Item #List3703 Press Photo of an Injured Black Man Being Carried by Supporters in Mississippi During the 1966 March Against Fear.. African-Americana – Civil Rights Movement – Mississippi, Unknown Photographer.
[African-Americana – Civil Rights Movement – Mississippi] Unknown Photographer

Press Photo of an Injured Black Man Being Carried by Supporters in Mississippi During the 1966 March Against Fear.

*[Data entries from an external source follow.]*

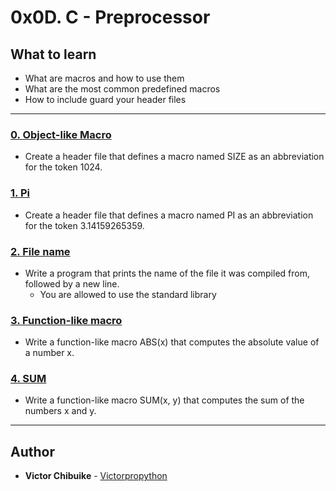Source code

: # 0x0D. C - Preprocessor

## What to learn
* What are macros and how to use them
* What are the most common predefined macros
* How to include guard your header files
---

### [0. Object-like Macro](./0-object_like_macro.h)
* Create a header file that defines a macro named SIZE as an abbreviation for the token 1024.

### [1. Pi](./1-pi.h)
* Create a header file that defines a macro named PI as an abbreviation for the token 3.14159265359.

### [2. File name](./2-main.c)
* Write a program that prints the name of the file it was compiled from, followed by a new line.
   * You are allowed to use the standard library

### [3. Function-like macro](./3-function_like_macro.h)
* Write a function-like macro ABS(x) that computes the absolute value of a number x.
### [4. SUM](./4-sum.h)
* Write a function-like macro SUM(x, y) that computes the sum of the numbers x and y.

---
## Author
* **Victor Chibuike** - [Victorpropython](https://github.com/victorpropython)


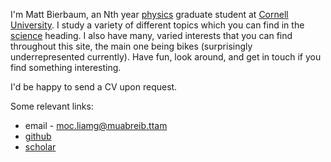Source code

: I'm Matt Bierbaum, an Nth year [physics](http://www.physics.cornell.edu/)
graduate student at [Cornell University](http://www.cornell.edu/).  I study a
variety of different topics which you can find in the [science](/pages/science)
heading.  I also have many, varied interests that you can find throughout this
site, the main one being bikes (surprisingly underrepresented currently).  Have
fun, look around, and get in touch if you find something interesting.

I'd be happy to send a CV upon request.

Some relevant links:

 * email - <span class='reverser'>moc.liamg@muabreib.ttam</span>
 * [github](https://github.com/mattbierbaum)
 * [scholar](http://scholar.google.com/citations?user=JjT2oMkAAAAJ&hl=en&oi=ao)
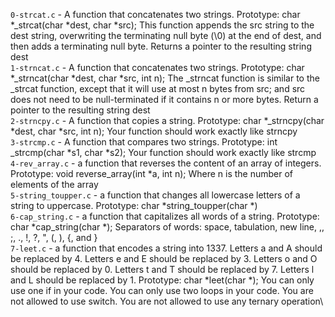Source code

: `0-strcat.c` - A function that concatenates two strings. Prototype: char *_strcat(char *dest, char *src); This function appends the src string to the dest string, overwriting the terminating null byte (\0) at the end of dest, and then adds a terminating null byte. Returns a pointer to the resulting string dest\
`1-strncat.c` - A function that concatenates two strings. Prototype: char *_strncat(char *dest, char *src, int n); The _strncat function is similar to the _strcat function, except that it will use at most n bytes from src; and src does not need to be null-terminated if it contains n or more bytes. Return a pointer to the resulting string dest\
`2-strncpy.c` - A function that copies a string. Prototype: char *_strncpy(char *dest, char *src, int n); Your function should work exactly like strncpy\
`3-strcmp.c` - A function that compares two strings. Prototype: int _strcmp(char *s1, char *s2); Your function should work exactly like strcmp\
`4-rev_array.c` - a function that reverses the content of an array of integers. Prototype: void reverse_array(int *a, int n); Where n is the number of elements of the array\
`5-string_toupper.c` - a function that changes all lowercase letters of a string to uppercase. Prototype: char *string_toupper(char *)\
`6-cap_string.c` - a function that capitalizes all words of a string. Prototype: char *cap_string(char *); Separators of words: space, tabulation, new line, ,, ;, ., !, ?, ", (, ), {, and }\
`7-leet.c` - a function that encodes a string into 1337. Letters a and A should be replaced by 4. Letters e and E should be replaced by 3. Letters o and O should be replaced by 0. Letters t and T should be replaced by 7. Letters l and L should be replaced by 1. Prototype: char *leet(char *); You can only use one if in your code. You can only use two loops in your code. You are not allowed to use switch. You are not allowed to use any ternary operation\
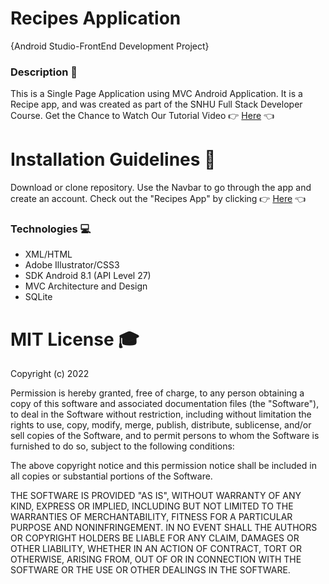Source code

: # Recipes Application 
{Android Studio-FrontEnd Development Project}
### Description 💸
This is a Single Page Application using MVC Android Application. It is a Recipe app, and was created as part of the SNHU Full Stack Developer Course. Get the Chance to Watch Our Tutorial Video 👉 <a href="https://youtu.be/nKJICq0oZgI">Here</a> 👈

# Installation Guidelines 🔨
Download or clone repository.
Use the Navbar to go through the app and create an account.
Check out the "Recipes App" by clicking 👉 <a href="https://youtu.be/nKJICq0oZgI">Here</a> 👈
### Technologies 💻
- XML/HTML
- Adobe Illustrator/CSS3
- SDK Android 8.1 (API Level 27)
- MVC Architecture and Design
- SQLite

# MIT License 🎓
Copyright (c) 2022

Permission is hereby granted, free of charge, to any person obtaining a copy of this software and associated documentation files (the "Software"), to deal in the Software without restriction, including without limitation the rights to use, copy, modify, merge, publish, distribute, sublicense, and/or sell copies of the Software, and to permit persons to whom the Software is furnished to do so, subject to the following conditions:

The above copyright notice and this permission notice shall be included in all copies or substantial portions of the Software.

THE SOFTWARE IS PROVIDED "AS IS", WITHOUT WARRANTY OF ANY KIND, EXPRESS OR IMPLIED, INCLUDING BUT NOT LIMITED TO THE WARRANTIES OF MERCHANTABILITY, FITNESS FOR A PARTICULAR PURPOSE AND NONINFRINGEMENT. IN NO EVENT SHALL THE AUTHORS OR COPYRIGHT HOLDERS BE LIABLE FOR ANY CLAIM, DAMAGES OR OTHER LIABILITY, WHETHER IN AN ACTION OF CONTRACT, TORT OR OTHERWISE, ARISING FROM, OUT OF OR IN CONNECTION WITH THE SOFTWARE OR THE USE OR OTHER DEALINGS IN THE SOFTWARE.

Mississippi: July 6, 1966. Press photo measuring 8 x 10 inches. Text verso reading “SEGREGATION / MISS.: MEMPHIS TO JACKSON MARCH” and “JUL 6 1966”. Excellent contrast. Near Fine. Item #List3703

A press photo from the Mississippi end of the 1966 March Against Fear, showing a Black man, apparently injured, being carried by a group likely of fellow protestors, as white people look on from across the street. The March Against Fear started as a one-man protest against racism and for improving Black suffrage by James Meredith, who planned to walk from Memphis to Jackson. When Meredith was shot and hospitalized on the second day of his walk, a number of major Civil Rights organizations—the SNCC, led by Stokely Carmichael and Cleveland Sellers; the SCLC, led by Martin Luther King, Jr.; CORE, led by Floyd McKissick; and others—took up the banner. By the time the marchers reached Jackson there were 15,000 of them, and they had registered over 4,000 African Americans to vote along the way. Though the march was generally peaceful, occasional violence against the protesters broke out; it is not clear where in Mississippi this was taken, but there were several conflicts in the state.

The march also intensified the conflict between King and the SCLC, with its strategy of nonviolence, and more radical groups like the SNCC. In Greenwood, Mississippi, Stokely Carmichael and two others were arrested, prompting on his release the delivery of his “Black Power” speech. The SNCC and CORE disavowed non-violence and shifted towards separatism, and the Black Panther Party was founded four months later.[1]